She found her man, I found mine. Both (apparently) don't mind garlicky kisses and God bless 'em for it.
And here, my friends, is a recipe for roasted garlic pizza which totally makes me happy.
Kitchen equipment:
A whisk
A Cuisinart or blender
A pizza stone or pizza pan
Food part:
1 pizza crust of your favorite kind, and nobody will judge you if it's Boboli
30-40 cloves of garlic
2 T olive oil
1 cup milk
2 T butter
1 T flour
1/8 to 1/4 tsp cayenne pepper
salt/pepper to taste
TONS of mozzarella/fontina/parmesan/any white cheese you have around the house that might have survived the midnight forays into cheese snacking
balsamic vinegar to dip every delicious bit in until you realize that you are embodying everything your teenage friend says about wine "It's better when you get older even if it turns into vinegar and arsenic." and realize HE MAY NOT HAVE BEEN REFERENCING WINE.
(1/2) Preheat oven to 375. If you have a pizza stone and aren't afraid of it, let it preheat in the oven. Otherwise just let the oven preheat and get out the pizza pan. Try not to glare at it for taking up a large portion of the 6 square feet of counter space you have. It's going to do you a favor in just a minute.
(1) Prepare pizza crust and put it on the spacesuck pizza pan and/or pizza stone. (If you really want a homemade one, I do have it. Let me know and I'll help.)
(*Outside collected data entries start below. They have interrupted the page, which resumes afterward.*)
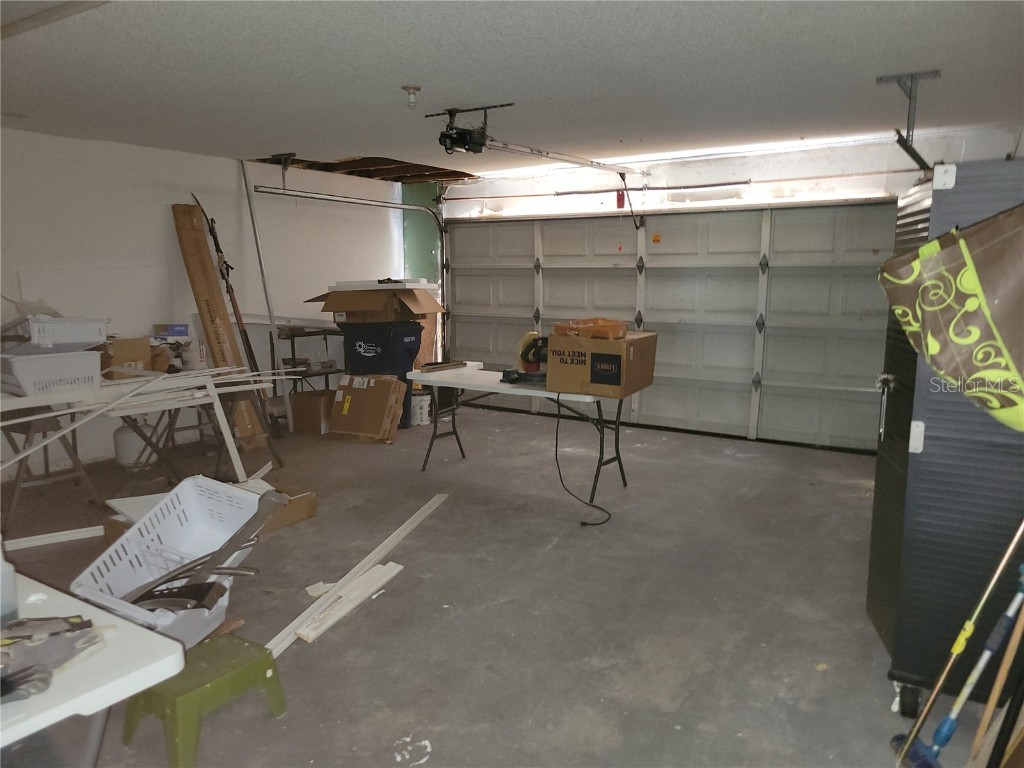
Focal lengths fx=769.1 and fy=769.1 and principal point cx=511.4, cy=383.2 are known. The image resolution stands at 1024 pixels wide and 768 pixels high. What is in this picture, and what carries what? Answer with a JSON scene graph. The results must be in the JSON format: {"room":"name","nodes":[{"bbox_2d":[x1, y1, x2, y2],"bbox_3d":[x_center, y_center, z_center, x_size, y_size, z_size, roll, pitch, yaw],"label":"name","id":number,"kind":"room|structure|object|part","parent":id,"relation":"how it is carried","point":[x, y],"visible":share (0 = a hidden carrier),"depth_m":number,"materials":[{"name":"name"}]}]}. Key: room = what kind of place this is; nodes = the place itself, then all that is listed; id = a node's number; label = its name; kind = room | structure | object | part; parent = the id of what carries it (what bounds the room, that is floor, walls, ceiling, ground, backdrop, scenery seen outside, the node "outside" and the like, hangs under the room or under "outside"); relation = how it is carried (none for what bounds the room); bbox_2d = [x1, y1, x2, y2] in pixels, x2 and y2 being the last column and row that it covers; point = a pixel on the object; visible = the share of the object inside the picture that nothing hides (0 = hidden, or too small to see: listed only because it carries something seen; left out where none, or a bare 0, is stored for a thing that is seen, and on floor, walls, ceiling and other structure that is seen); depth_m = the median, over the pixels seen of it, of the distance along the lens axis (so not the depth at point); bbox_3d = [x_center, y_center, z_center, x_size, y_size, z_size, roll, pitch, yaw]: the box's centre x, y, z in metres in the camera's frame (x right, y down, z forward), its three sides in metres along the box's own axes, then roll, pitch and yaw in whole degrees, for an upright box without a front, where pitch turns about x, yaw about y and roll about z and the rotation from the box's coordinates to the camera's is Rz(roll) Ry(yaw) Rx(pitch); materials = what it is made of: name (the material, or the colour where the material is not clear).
{"room":"garage","nodes":[
{"label":"garage","id":0,"kind":"room"},
{"bbox_2d":[0,127,403,478],"bbox_3d":[-3.225,-0.590,5.673,0.168,2.384,7.287,6,10,32],"label":"left wall","id":1,"kind":"structure","parent":0,"point":[128,149],"depth_m":6.20,"materials":[{"name":"white paint"}]},
{"bbox_2d":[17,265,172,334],"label":"white panel","id":2,"kind":"object","parent":1,"relation":"attached to","point":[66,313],"visible":0.69,"depth_m":5.78,"materials":[{"name":"white"}]},
{"bbox_2d":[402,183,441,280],"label":"green panel","id":3,"kind":"object","parent":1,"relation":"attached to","point":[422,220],"visible":0.49,"depth_m":8.64,"materials":[{"name":"green paint"}]},
{"bbox_2d":[0,402,1004,767],"bbox_3d":[-0.573,1.002,3.568,6.779,0.110,7.168,6,10,32],"label":"floor","id":4,"kind":"structure","parent":0,"point":[851,487],"depth_m":3.39,"materials":[{"name":"grey concrete"}]},
{"bbox_2d":[0,407,101,521],"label":"sawhorse","id":5,"kind":"object","parent":4,"relation":"on","point":[47,470],"visible":0.75,"depth_m":4.54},
{"bbox_2d":[4,525,103,551],"bbox_3d":[-2.467,0.819,4.026,0.809,0.035,0.076,-6,11,-35],"label":"strip","id":6,"kind":"object","parent":4,"relation":"on","point":[77,534],"visible":0.78,"depth_m":4.04,"materials":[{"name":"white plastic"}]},
{"bbox_2d":[0,569,184,767],"bbox_3d":[-1.290,0.875,1.471,1.040,0.723,0.859,6,10,32],"label":"folding table","id":7,"kind":"object","parent":4,"relation":"on","point":[155,648],"visible":0.83,"depth_m":1.44,"materials":[{"name":"white plastic"}]},
{"bbox_2d":[0,535,18,624],"bbox_3d":[-1.063,0.393,1.565,0.080,0.197,0.079,2,9,13],"label":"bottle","id":8,"kind":"object","parent":7,"relation":"on","point":[5,609],"visible":0.99,"depth_m":1.57,"materials":[{"name":"plastic"}]},
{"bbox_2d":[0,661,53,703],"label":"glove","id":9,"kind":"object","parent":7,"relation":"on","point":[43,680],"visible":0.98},
{"bbox_2d":[0,614,104,701],"bbox_3d":[-0.895,0.485,1.396,0.258,0.061,0.264,6,10,32],"label":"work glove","id":10,"kind":"object","parent":7,"relation":"on","point":[90,622],"visible":0.93,"depth_m":1.39,"materials":[{"name":"grey"}]},
{"bbox_2d":[113,422,155,467],"bbox_3d":[-2.779,0.420,5.687,0.292,0.357,0.289,6,10,32],"label":"propane tank","id":11,"kind":"object","parent":4,"relation":"on","point":[128,461],"visible":0.76,"depth_m":5.58,"materials":[{"name":"white metal"}]},
{"bbox_2d":[0,364,280,493],"bbox_3d":[-2.494,0.352,4.651,0.894,0.760,1.861,6,10,32],"label":"folding table","id":12,"kind":"object","parent":4,"relation":"on","point":[230,444],"visible":0.85,"depth_m":4.62,"materials":[{"name":"white"}]},
{"bbox_2d":[0,347,103,396],"bbox_3d":[-2.589,-0.077,4.308,0.413,0.218,0.472,6,10,32],"label":"bin","id":13,"kind":"object","parent":12,"relation":"on","point":[22,377],"visible":0.91,"depth_m":4.17,"materials":[{"name":"white plastic"}]},
{"bbox_2d":[13,314,109,348],"bbox_3d":[-2.561,-0.301,4.379,0.429,0.153,0.390,-6,10,-34],"label":"white basket","id":14,"kind":"object","parent":13,"relation":"on","point":[81,338],"visible":0.94,"depth_m":4.24,"materials":[{"name":"white plastic"}]},
{"bbox_2d":[106,336,153,375],"bbox_3d":[-2.598,-0.181,5.146,0.279,0.234,0.276,6,10,32],"label":"cardboard box","id":15,"kind":"object","parent":12,"relation":"on","point":[130,349],"visible":0.81,"depth_m":5.06,"materials":[{"name":"brown cardboard"}]},
{"bbox_2d":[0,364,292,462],"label":"trim boards","id":16,"kind":"object","parent":12,"relation":"on","point":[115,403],"visible":0.96,"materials":[{"name":"white wood"}]},
{"bbox_2d":[151,323,189,339],"bbox_3d":[-2.600,-0.392,5.858,0.267,0.111,0.178,-3,9,-18],"label":"blue box","id":17,"kind":"object","parent":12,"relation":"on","point":[181,334],"visible":0.95,"depth_m":5.78,"materials":[{"name":"cardboard"}]},
{"bbox_2d":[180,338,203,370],"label":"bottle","id":18,"kind":"object","parent":12,"relation":"on","point":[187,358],"visible":0.91,"depth_m":5.27,"materials":[{"name":"white plastic"}]},
{"bbox_2d":[72,474,266,649],"bbox_3d":[-1.297,0.676,2.946,0.503,0.414,0.662,3,9,18],"label":"laundry basket","id":19,"kind":"object","parent":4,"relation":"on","point":[119,547],"visible":0.7,"depth_m":3.05,"materials":[{"name":"white plastic"}]},
{"bbox_2d":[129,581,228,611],"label":"tool","id":20,"kind":"object","parent":19,"relation":"in","point":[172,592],"visible":0.74,"depth_m":2.73,"materials":[{"name":"black"}]},
{"bbox_2d":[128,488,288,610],"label":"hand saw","id":21,"kind":"object","parent":19,"relation":"in","point":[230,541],"visible":0.88,"depth_m":2.89,"materials":[{"name":"metal"}]},
{"bbox_2d":[121,631,287,767],"bbox_3d":[-0.951,0.970,2.376,0.329,0.256,0.392,6,10,32],"label":"green stool","id":22,"kind":"object","parent":4,"relation":"on","point":[204,665],"visible":0.87,"depth_m":2.28,"materials":[{"name":"green plastic"}]},
{"bbox_2d":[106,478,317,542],"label":"cardboard box","id":23,"kind":"object","parent":4,"relation":"on","point":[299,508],"visible":0.22,"depth_m":4.21,"materials":[{"name":"brown cardboard"}]},
{"bbox_2d":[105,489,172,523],"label":"white board","id":24,"kind":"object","parent":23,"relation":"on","point":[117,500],"visible":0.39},
{"bbox_2d":[171,202,264,447],"bbox_3d":[-2.384,-0.459,6.221,0.543,1.960,0.259,6,10,32],"label":"long cardboard box","id":25,"kind":"object","parent":4,"relation":"on","point":[181,222],"visible":0.78,"depth_m":6.16,"materials":[{"name":"brown cardboard"}]},
{"bbox_2d":[200,190,276,430],"bbox_3d":[-2.286,-0.561,6.501,0.486,2.054,0.325,6,10,32],"label":"tool","id":26,"kind":"object","parent":4,"relation":"on","point":[215,242],"visible":0.84,"depth_m":6.50,"materials":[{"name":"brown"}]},
{"bbox_2d":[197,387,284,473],"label":"sawhorse","id":27,"kind":"object","parent":4,"relation":"on","point":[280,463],"visible":0.6,"depth_m":5.39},
{"bbox_2d":[237,153,292,434],"bbox_3d":[-2.179,-0.761,6.823,0.174,2.528,0.132,6,10,32],"label":"metal pole","id":28,"kind":"object","parent":4,"relation":"on","point":[270,313],"visible":0.91,"depth_m":6.79,"materials":[{"name":"metal"}]},
{"bbox_2d":[275,324,343,393],"bbox_3d":[-1.922,-0.113,7.587,0.428,0.881,0.791,6,10,32],"label":"metal shelf","id":29,"kind":"object","parent":4,"relation":"on","point":[293,351],"visible":0.52,"depth_m":7.38,"materials":[{"name":"black metal"}]},
{"bbox_2d":[290,388,332,434],"bbox_3d":[-1.730,0.255,6.935,0.373,0.315,0.412,6,10,32],"label":"cardboard box","id":30,"kind":"object","parent":4,"relation":"on","point":[295,411],"visible":0.78,"depth_m":6.76,"materials":[{"name":"brown cardboard"}]},
{"bbox_2d":[289,562,402,645],"bbox_3d":[-0.714,0.924,3.286,0.247,0.049,0.613,6,10,32],"label":"wood plank","id":31,"kind":"object","parent":4,"relation":"on","point":[382,569],"visible":0.9,"depth_m":3.26,"materials":[{"name":"white wood"}]},
{"bbox_2d":[266,494,448,654],"bbox_3d":[-0.669,0.868,3.638,0.105,0.056,1.620,4,9,21],"label":"trim board","id":32,"kind":"object","parent":4,"relation":"on","point":[425,508],"visible":0.94,"depth_m":3.48,"materials":[{"name":"white wood"}]},
{"bbox_2d":[327,374,406,443],"bbox_3d":[-1.228,0.211,6.571,0.554,0.515,0.401,3,9,21],"label":"cardboard box","id":33,"kind":"object","parent":4,"relation":"on","point":[359,394],"visible":0.99,"depth_m":6.45,"materials":[{"name":"brown cardboard"}]},
{"bbox_2d":[337,319,422,428],"bbox_3d":[-1.235,-0.115,7.337,0.671,0.980,0.598,6,10,32],"label":"trash bin","id":34,"kind":"object","parent":4,"relation":"on","point":[363,340],"visible":0.65,"depth_m":7.09,"materials":[{"name":"black plastic"}]},
{"bbox_2d":[308,284,444,322],"bbox_3d":[-1.229,-0.759,7.069,1.026,0.310,0.849,3,9,17],"label":"cardboard box","id":35,"kind":"object","parent":34,"relation":"on","point":[344,306],"visible":0.98,"depth_m":6.80,"materials":[{"name":"brown cardboard"}]},
{"bbox_2d":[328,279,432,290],"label":"white board","id":36,"kind":"object","parent":35,"relation":"on","point":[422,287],"visible":0.86,"depth_m":6.83,"materials":[{"name":"white"}]},
{"bbox_2d":[410,390,432,426],"bbox_3d":[-0.875,0.228,7.250,0.273,0.301,0.273,-2,9,-13],"label":"white bucket","id":37,"kind":"object","parent":4,"relation":"on","point":[422,411],"visible":0.81,"depth_m":7.15,"materials":[{"name":"white plastic"}]},
{"bbox_2d":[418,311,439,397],"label":"wood panel","id":38,"kind":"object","parent":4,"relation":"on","point":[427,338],"visible":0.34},
{"bbox_2d":[408,361,632,506],"bbox_3d":[0.062,0.312,5.325,1.549,0.733,0.680,6,10,32],"label":"folding table","id":39,"kind":"object","parent":4,"relation":"on","point":[495,386],"visible":0.81,"depth_m":5.15,"materials":[{"name":"white plastic"}]},
{"bbox_2d":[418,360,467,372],"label":"wood strip","id":40,"kind":"object","parent":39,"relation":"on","point":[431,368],"visible":0.99,"depth_m":5.58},
{"bbox_2d":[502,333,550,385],"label":"power tool","id":41,"kind":"object","parent":39,"relation":"on","point":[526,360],"visible":0.81,"depth_m":4.99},
{"bbox_2d":[552,393,613,526],"bbox_3d":[0.456,0.437,4.794,0.411,0.645,0.667,-2,9,-15],"label":"power cord","id":42,"kind":"object","parent":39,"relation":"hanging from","point":[556,454],"visible":0.97,"depth_m":4.86,"materials":[{"name":"black plastic"}]},
{"bbox_2d":[546,330,656,397],"bbox_3d":[0.543,-0.130,4.632,0.499,0.341,0.458,6,10,32],"label":"cardboard box","id":43,"kind":"object","parent":39,"relation":"on","point":[567,358],"visible":0.93,"depth_m":4.47,"materials":[{"name":"brown cardboard"}]},
{"bbox_2d":[552,318,627,339],"bbox_3d":[0.496,-0.346,4.815,0.425,0.112,0.386,6,10,32],"label":"orange bag","id":44,"kind":"object","parent":43,"relation":"on","point":[598,321],"visible":0.92,"depth_m":4.68,"materials":[{"name":"orange plastic"}]},
{"bbox_2d":[868,158,1023,710],"bbox_3d":[1.690,0.182,2.620,0.727,1.755,0.762,6,10,32],"label":"metal cabinet","id":45,"kind":"object","parent":4,"relation":"on","point":[902,368],"visible":0.79,"depth_m":2.43,"materials":[{"name":"metal"}]},
{"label":"caster wheel","id":46,"kind":"part","parent":45,"relation":"part of","materials":[{"name":"black"}]},
{"bbox_2d":[877,202,1023,433],"bbox_3d":[1.388,-0.193,2.115,0.654,0.686,0.456,6,10,32],"label":"bag","id":47,"kind":"object","parent":45,"relation":"hanging from","point":[961,244],"visible":0.99,"depth_m":2.07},
{"bbox_2d":[890,516,1022,765],"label":"poles","id":48,"kind":"object","parent":4,"relation":"on","point":[1001,566],"visible":1,"depth_m":2.13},
{"bbox_2d":[968,583,1023,767],"bbox_3d":[1.325,0.575,2.016,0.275,1.138,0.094,-5,10,-30],"label":"wooden stick","id":49,"kind":"object","parent":4,"relation":"on","point":[1014,640],"visible":0.98,"depth_m":2.04,"materials":[{"name":"brown wood"}]},
{"bbox_2d":[0,0,1023,180],"bbox_3d":[-0.561,-1.523,3.517,6.829,0.114,7.363,6,10,32],"label":"ceiling","id":50,"kind":"structure","parent":0,"point":[408,72],"depth_m":3.71,"materials":[{"name":"paint"}]},
{"bbox_2d":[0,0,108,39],"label":"ceiling beam","id":51,"kind":"object","parent":50,"relation":"attached to","point":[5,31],"visible":0.98,"depth_m":2.81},
{"bbox_2d":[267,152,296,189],"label":"track bracket","id":52,"kind":"object","parent":50,"relation":"attached to","point":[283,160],"visible":0.97,"depth_m":6.47,"materials":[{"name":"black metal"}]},
{"bbox_2d":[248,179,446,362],"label":"garage door track","id":53,"kind":"object","parent":50,"relation":"hanging from","point":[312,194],"visible":0.75,"depth_m":7.37,"materials":[{"name":"metal"}]},
{"bbox_2d":[401,85,421,108],"bbox_3d":[-0.518,-1.482,4.003,0.103,0.102,0.101,6,10,32],"label":"ceiling light","id":54,"kind":"object","parent":50,"relation":"attached to","point":[416,89],"visible":0.99,"depth_m":3.98,"materials":[{"name":"white"}]},
{"bbox_2d":[428,102,512,154],"bbox_3d":[-0.271,-1.539,4.653,0.461,0.243,0.394,6,10,32],"label":"garage door opener","id":55,"kind":"object","parent":50,"relation":"attached to","point":[452,115],"visible":0.97,"depth_m":4.64,"materials":[{"name":"black"}]},
{"bbox_2d":[469,136,643,176],"bbox_3d":[0.469,-1.768,5.994,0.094,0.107,2.770,6,10,32],"label":"opener rail","id":56,"kind":"object","parent":55,"relation":"attached to","point":[605,166],"visible":0.95,"depth_m":5.78,"materials":[{"name":"silver metal"}]},
{"bbox_2d":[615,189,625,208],"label":"red tag","id":57,"kind":"object","parent":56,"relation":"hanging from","point":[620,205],"visible":0.84,"depth_m":6.93,"materials":[{"name":"red"}]},
{"bbox_2d":[880,70,941,169],"bbox_3d":[2.011,-1.326,3.886,0.187,0.410,0.474,6,10,32],"label":"track bracket","id":58,"kind":"object","parent":50,"relation":"attached to","point":[910,97],"visible":0.92,"depth_m":3.89,"materials":[{"name":"metal"}]},
{"bbox_2d":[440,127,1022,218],"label":"back wall","id":59,"kind":"structure","parent":0,"point":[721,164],"depth_m":6.68,"materials":[{"name":"white paint"}]},
{"bbox_2d":[440,200,898,452],"bbox_3d":[1.240,-0.649,7.036,4.434,2.123,0.194,6,10,32],"label":"garage door","id":60,"kind":"structure","parent":59,"relation":"in","point":[471,229],"depth_m":6.73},
{"bbox_2d":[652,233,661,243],"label":"orange sticker","id":61,"kind":"object","parent":60,"relation":"attached to","point":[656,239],"visible":0.98,"depth_m":6.95,"materials":[{"name":"orange"}]},
{"bbox_2d":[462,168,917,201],"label":"bar","id":62,"kind":"object","parent":59,"relation":"attached to","point":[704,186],"visible":0.92,"depth_m":6.73,"materials":[{"name":"metal"}]}
]}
(2) Take garlic cloves that are still in their handy, deity-or-strictly-coincidentally- nature made wrappers and toss 'em with the olive oil. Put them into the center of a square of aluminum foil, put another one over the top, fold each edge into a lovely Scout "hobo dinner" square and toss into a 375 oven until they are easily pierced with a fork (20-30 minutes approximately). Remove and let cool.
(3) Melt butter in saucepan, whisk in flour and salt/pepper, and cayenne. Cook for 1-2 minutes. Add flour and whisk until smooth and thick. Scrape into a Cuisinart (or the cheap blender you have sitting out on your counter if you're not in the mood for cleaning the Cuisinart) and squeeze garlic out of its handy wrapper into the sauce. Don't be afraid. Add 20 or so cloves of garlic. Puree until smooth.
(4) Spread onto pizza crust. Resist the urge to eat as much of it with a spoon as you possibly can.
(5) Remove all of the nasty, inedible outside bits of the remaining roasted garlic and put the roasted garlic on the pizza. You may at this point feel the need to add at least two or three pieces of denuded garlic to a crusty slice of sourdough bread. This is ESSENTIAL to the process, if you're feeling it, and no good will come of denying this need.
(6) Sprinkle with all the white cheese in the house. (I don't recommend the apricot Stilton but any mild cheese should not be discounted.)
(6) Bake until pizza cheese is bubbling and golden brown.
(7) Let it sit for a few minutes. While you may convince your sweetie that garlicky kisses are not to be denied, it is REALLY hard to convince them that someone galloping around a kitchen shrieking "My tongue! My tongue! ARGH, it burns, it BURNS!" is remotely sexy.
(8) After it has reached human consumption temperature of coolness, drizzle with a good balsamic vinegar and devour. Prepare to eat at least three pieces of this, telling yourself all the while that they are small and not commercial-sized pieces, so it's okay.
I love you, roasted garlic pizza. If I weren't making barbacoa pork salads for dinner tomorrow, I would totally have indulged in you Right Now.